Hmm, here’s a story making the rounds today: A son of a bixch banker leaving a one percent tip on a restaurant bill that came to $133.54. The story only went viral after his eating companion took a picture of the bill and posted it on twitter which caught the attention of a food blog who posted a blog on the incident before removing the post later. Also causing furore was what the banker wrote on the bottom of the bill: ‘GET A REAL JOB.’
Wrote the blogger originally: ‘I work in the corporate office of a major bank for a boss who represents everything wrong with the financial industry.’
The blogger said that his boss will tip exactly one per cent of the bill ‘every time he feels the server doesn’t sufficiently bow down to his Holiness.’
‘(My boss) has blatant disregard and outright contempt for everyone and everything he deems beneath him.
‘On top of that,’ the banker wrote, ‘he’s a complete and utter tool.’

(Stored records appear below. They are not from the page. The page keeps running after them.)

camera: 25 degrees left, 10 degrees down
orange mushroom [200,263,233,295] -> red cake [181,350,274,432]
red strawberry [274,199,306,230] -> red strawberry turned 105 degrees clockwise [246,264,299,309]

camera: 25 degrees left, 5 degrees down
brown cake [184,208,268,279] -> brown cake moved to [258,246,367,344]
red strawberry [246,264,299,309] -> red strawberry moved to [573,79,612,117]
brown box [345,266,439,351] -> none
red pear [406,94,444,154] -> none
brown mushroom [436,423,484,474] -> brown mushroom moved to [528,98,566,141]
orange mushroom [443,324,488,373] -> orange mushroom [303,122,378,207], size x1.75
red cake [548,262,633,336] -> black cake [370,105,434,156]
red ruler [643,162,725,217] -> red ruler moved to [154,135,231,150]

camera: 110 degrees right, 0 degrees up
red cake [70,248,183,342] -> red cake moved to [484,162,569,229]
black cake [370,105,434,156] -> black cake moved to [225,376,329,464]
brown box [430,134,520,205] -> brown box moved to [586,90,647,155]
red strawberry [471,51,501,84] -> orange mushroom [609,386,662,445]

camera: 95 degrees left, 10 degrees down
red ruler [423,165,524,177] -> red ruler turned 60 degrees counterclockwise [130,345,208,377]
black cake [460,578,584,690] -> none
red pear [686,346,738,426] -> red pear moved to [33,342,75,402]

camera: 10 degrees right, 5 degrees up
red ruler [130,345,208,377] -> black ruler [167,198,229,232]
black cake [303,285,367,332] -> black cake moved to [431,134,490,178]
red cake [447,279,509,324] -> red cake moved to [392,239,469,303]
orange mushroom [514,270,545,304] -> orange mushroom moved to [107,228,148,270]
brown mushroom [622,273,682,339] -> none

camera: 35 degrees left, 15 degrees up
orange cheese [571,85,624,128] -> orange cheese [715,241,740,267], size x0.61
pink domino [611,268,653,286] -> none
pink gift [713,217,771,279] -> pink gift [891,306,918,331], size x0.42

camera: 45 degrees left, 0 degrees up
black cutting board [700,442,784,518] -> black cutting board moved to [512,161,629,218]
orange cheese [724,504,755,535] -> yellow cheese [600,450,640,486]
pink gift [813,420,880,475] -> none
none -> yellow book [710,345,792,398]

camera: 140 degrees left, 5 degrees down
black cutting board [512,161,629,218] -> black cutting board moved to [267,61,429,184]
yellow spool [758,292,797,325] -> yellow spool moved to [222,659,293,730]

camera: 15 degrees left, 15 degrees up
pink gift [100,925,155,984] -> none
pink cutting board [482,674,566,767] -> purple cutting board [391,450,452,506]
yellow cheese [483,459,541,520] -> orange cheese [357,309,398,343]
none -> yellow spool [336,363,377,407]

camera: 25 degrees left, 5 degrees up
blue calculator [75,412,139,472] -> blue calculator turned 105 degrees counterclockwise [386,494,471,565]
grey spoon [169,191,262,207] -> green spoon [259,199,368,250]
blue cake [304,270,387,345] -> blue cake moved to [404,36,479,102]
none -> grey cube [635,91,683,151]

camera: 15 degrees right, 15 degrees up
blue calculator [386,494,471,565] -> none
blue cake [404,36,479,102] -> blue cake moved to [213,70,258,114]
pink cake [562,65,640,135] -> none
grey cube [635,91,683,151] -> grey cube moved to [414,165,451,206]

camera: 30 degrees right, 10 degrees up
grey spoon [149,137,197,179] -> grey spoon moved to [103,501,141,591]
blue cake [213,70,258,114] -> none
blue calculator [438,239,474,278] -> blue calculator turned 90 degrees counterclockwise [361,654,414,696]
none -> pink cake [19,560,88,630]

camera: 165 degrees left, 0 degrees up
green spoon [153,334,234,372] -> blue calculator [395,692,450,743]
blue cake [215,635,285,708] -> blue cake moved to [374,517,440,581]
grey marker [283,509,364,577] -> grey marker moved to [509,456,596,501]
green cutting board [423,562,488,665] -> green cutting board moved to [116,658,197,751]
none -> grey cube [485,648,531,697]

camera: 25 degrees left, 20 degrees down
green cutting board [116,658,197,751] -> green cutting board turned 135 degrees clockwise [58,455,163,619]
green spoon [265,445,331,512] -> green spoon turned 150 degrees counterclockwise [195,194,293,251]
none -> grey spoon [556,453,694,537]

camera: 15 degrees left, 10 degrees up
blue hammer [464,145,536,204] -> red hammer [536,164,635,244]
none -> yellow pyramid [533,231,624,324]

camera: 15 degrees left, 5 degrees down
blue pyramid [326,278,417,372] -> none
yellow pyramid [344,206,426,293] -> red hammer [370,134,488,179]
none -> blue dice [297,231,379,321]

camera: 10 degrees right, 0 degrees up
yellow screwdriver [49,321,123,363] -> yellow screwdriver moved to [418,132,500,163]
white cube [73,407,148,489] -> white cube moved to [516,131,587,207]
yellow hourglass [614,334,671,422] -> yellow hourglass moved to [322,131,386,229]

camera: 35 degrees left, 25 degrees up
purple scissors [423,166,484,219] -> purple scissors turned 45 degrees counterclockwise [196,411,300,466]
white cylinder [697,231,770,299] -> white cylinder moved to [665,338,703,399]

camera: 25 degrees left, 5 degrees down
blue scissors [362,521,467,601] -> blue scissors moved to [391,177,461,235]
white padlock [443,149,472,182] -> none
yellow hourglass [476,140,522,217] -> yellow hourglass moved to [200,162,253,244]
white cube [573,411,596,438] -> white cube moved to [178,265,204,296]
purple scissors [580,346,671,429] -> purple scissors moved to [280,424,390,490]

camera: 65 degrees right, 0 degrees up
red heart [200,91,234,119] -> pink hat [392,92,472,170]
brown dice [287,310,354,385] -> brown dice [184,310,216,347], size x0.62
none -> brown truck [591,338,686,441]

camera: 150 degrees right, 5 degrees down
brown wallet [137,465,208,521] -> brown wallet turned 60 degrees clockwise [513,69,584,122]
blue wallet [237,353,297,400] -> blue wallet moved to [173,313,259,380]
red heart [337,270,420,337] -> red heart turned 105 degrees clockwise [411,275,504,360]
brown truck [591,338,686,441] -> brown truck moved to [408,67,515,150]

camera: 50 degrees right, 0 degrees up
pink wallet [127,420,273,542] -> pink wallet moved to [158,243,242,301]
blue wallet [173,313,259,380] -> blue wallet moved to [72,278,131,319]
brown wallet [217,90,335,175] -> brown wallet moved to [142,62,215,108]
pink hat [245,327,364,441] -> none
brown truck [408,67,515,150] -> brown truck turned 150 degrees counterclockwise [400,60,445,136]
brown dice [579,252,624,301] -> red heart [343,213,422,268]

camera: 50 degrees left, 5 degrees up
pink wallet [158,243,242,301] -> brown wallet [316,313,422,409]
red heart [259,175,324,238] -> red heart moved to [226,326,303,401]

Of course this all raises questions about what makes for good dinner behavior, what is an appropriate tip, why if technically if a tip is always at the customer’s discretion why we still get unnerved if the customer leaves the waiter a bad tip and how perhaps this implies that in some way despite the hand wringing that it is not the case that we actually live in a class system that sees those who are well off behave in a condescending way towards those individuals who they perceive to be below there social rung, this despite the fact that most people in the service industry are often pursuing vocations if they pan out can lead to the sky is the fortune and the adulation by the same kind of customer who a little while ago may have unwittingly been rude. Then again maybe waiters wouldn’t fuss about their tips if restaurant owners paid them a legitimate wage instead of passing the buck to the customer, even if the restaurateur like to tell you they’d be forced to charge higher prices for food. Well, guess what, they charge quite a bit for food as is.
The restaurant for its part, True Food Kitchen out of Newport Beach, California has declined to make a public statement except that it will do everything in its power to make it up to the server.